*EXCERPT TO READ*
★ ★ ★
Organizations with a multinational presence may benefit from lower production costs, greater efficiencies being able to work across multiple time zones, closer proximity to target markets abroad, avoidance of tariffs and quotas over their imports and exports, and access to a greater talent pool than if they continued to hire locally.

There are two main motivations behind hiring workers overseas, and while the route may be the same short-term, each of these motivations requires a slightly different long-term strategy. Let’s use two fictional case studies to get into the mindset of both.

Expanding into a New Location

Our first case study is a UK software company, looking to expand into additional areas in Europe. The organization has looked into establishing an entity in the countries in question, but is put off by the expenses and complexity involved.

This is made more difficult by the knowledge that in some countries, closing the local entity may end up being even more difficult than setting it up to start with. As the software company is under no illusion about guaranteed success, this feels like a bad move. Take Belgium for example, an area of interest. In order to close a local entity in this region, the UK company would need to appoint a liquidator to handle any property, and if there are unpaid debts to consider – go through an insolvency process, too.

This company can’t simply skip setting up locally, because they need people on the ground who are experts in that region, and can work compliantly. This is important both on their own side legally as a business, and also for the candidates that they are scouting. Think about it. If you’re working in Spain, and a UK company approaches you about a role, and casually mentions that they have no way to compliantly hire you as an employee, you would probably think twice before jumping on board.

Unless you are already comfortable working under a contractor agreement, and losing vacation days, sick pay, and benefits – this just won’t be attractive on your end. On the company side – if they are recruiting for a full time position, a contractor agreement would risk misclassification and be unsuitable anyway. It’s a lose lose.

Instead, what this UK-based software company is looking for is a soft landing. They want to get a person or two on the ground, generate some interest and just see whether there is an appetite from customers in that locality to build out a presence. At a later stage, they may well want to establish an entity. However, right now – they want speed to market, compliance, and the ability to attract the right people locally to get the job done.

Hiring for a Specific Role or Skillset

Now let’s think about another software company, this one based in the Netherlands, for example. They are working with a new, niche programming language, and the skill set is hard to find locally. Local recruiters are struggling to fill roles and find the right candidates. This organization is already choice-first. Most employees work remotely, and the company actually doesn’t need the new hires to be in the office. What they do need, is the best talent for the role.

This is the second main motivation for hiring candidates from abroad. In a similar way to the first example, this company wants to be able to compliantly hire employees abroad, without getting into any compliance issues in terms of misclassification of contractors.

However, even more than that, this company isn’t looking to expand into the new location, not today, and not in six months or a year. They just want to be able to onboard a single new employee. An entity isn’t just premature, it’s actually a poor long-term business decision. By setting up a legal entity, the organization would be taking on all the costs and complexities of setting up the entity, plus all the employment liability of working with this new employee.
★ ★ ★
*DATA SUPPLIED*
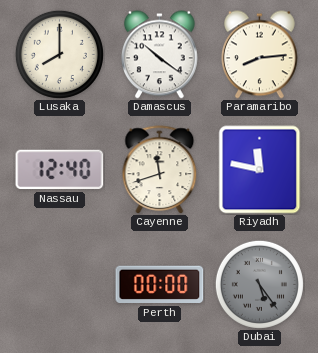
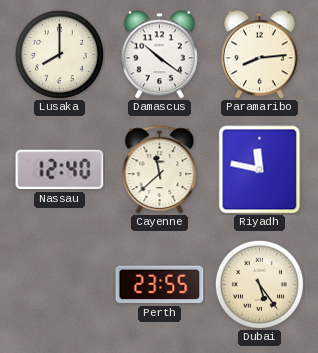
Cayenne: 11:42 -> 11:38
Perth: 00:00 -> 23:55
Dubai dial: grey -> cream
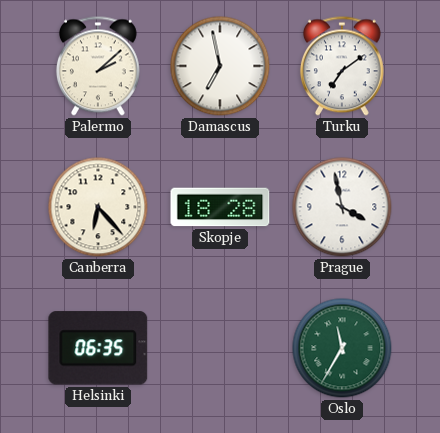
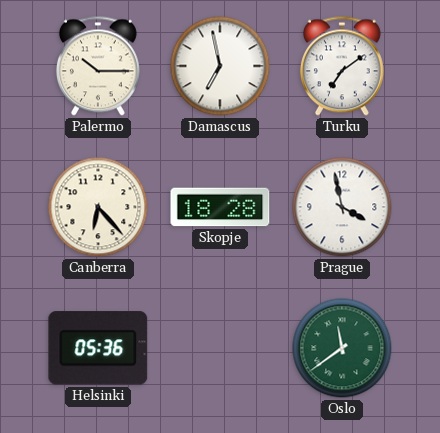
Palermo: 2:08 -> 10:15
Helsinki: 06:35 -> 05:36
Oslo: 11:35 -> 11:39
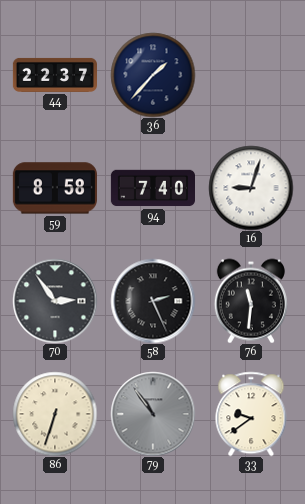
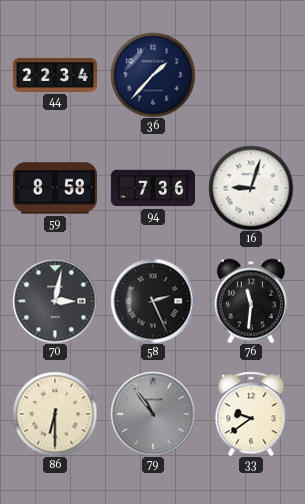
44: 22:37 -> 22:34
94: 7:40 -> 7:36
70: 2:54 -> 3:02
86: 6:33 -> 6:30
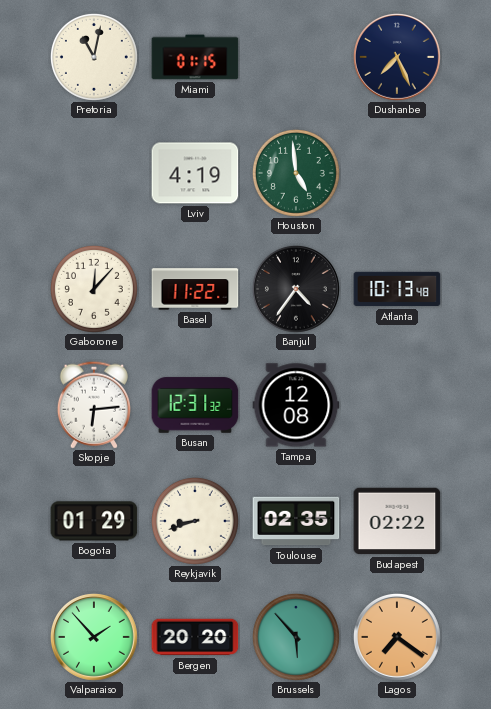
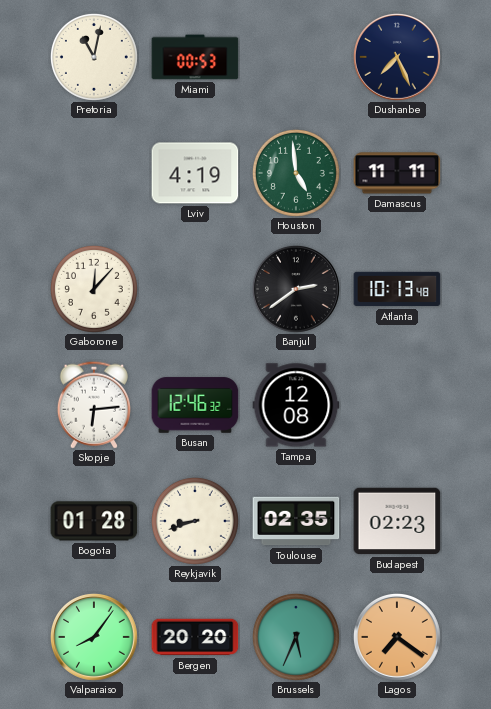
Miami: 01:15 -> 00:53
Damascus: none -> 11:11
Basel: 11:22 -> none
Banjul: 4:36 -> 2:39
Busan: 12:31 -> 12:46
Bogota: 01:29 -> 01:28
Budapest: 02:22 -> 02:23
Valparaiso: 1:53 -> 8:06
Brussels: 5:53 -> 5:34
★ ★ ★
*SET EXERCISE*
Answer these questions using the text on hiring workers overseas:
1. In which country is the software company in the first case study based?
2. To close a local entity in Belgium, whom would that company need to appoint to handle any property?
3. In the second case study, what skill set is hard for the company to find locally?
Rely only on the text for your answers.

*RESULT BELOW*
1. The UK.
2. A liquidator.
3. Skill in a new, niche programming language.